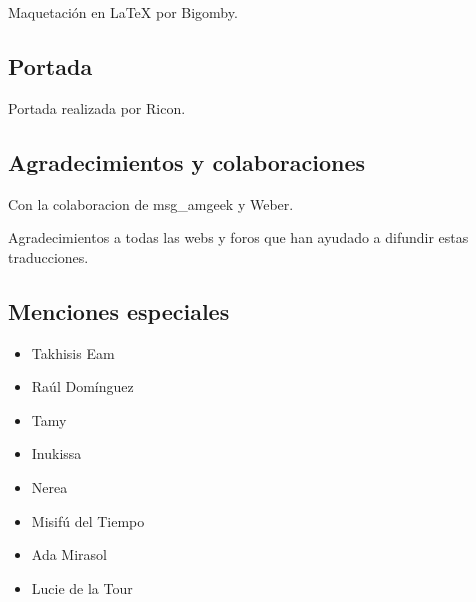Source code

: \begin{multicols}{2}
Maquetación en LaTeX por Bigomby.

\subsection*{Portada}\label{portada}

Portada realizada por Ricon.

\subsection*{Agradecimientos y
colaboraciones}\label{agradecimientos-y-colaboraciones}

Con la colaboracion de msg\_amgeek y Weber.

Agradecimientos a todas las webs y foros que han ayudado a difundir
estas traducciones.

\subsection*{Menciones especiales}\label{menciones-especiales}

\begin{itemize}
\itemsep1pt\parskip0pt
\item
  Takhisis Eam
\item
  Raúl Domínguez
\item
  Tamy
\item
  Inukissa
\item
  Nerea
\item
  Misifú del Tiempo
\item
  Ada Mirasol
\item
  Lucie de la Tour
\end{itemize}

\end{multicols}
\endgroup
━━━━━━━━━━━━━━━━━━━━━━━━━━━━━━
Lines with the word "label" in them: report all of these from the listing above.

→ Task answer:
\subsection*{Portada}\label{portada}
colaboraciones}\label{agradecimientos-y-colaboraciones}
\subsection*{Menciones especiales}\label{menciones-especiales}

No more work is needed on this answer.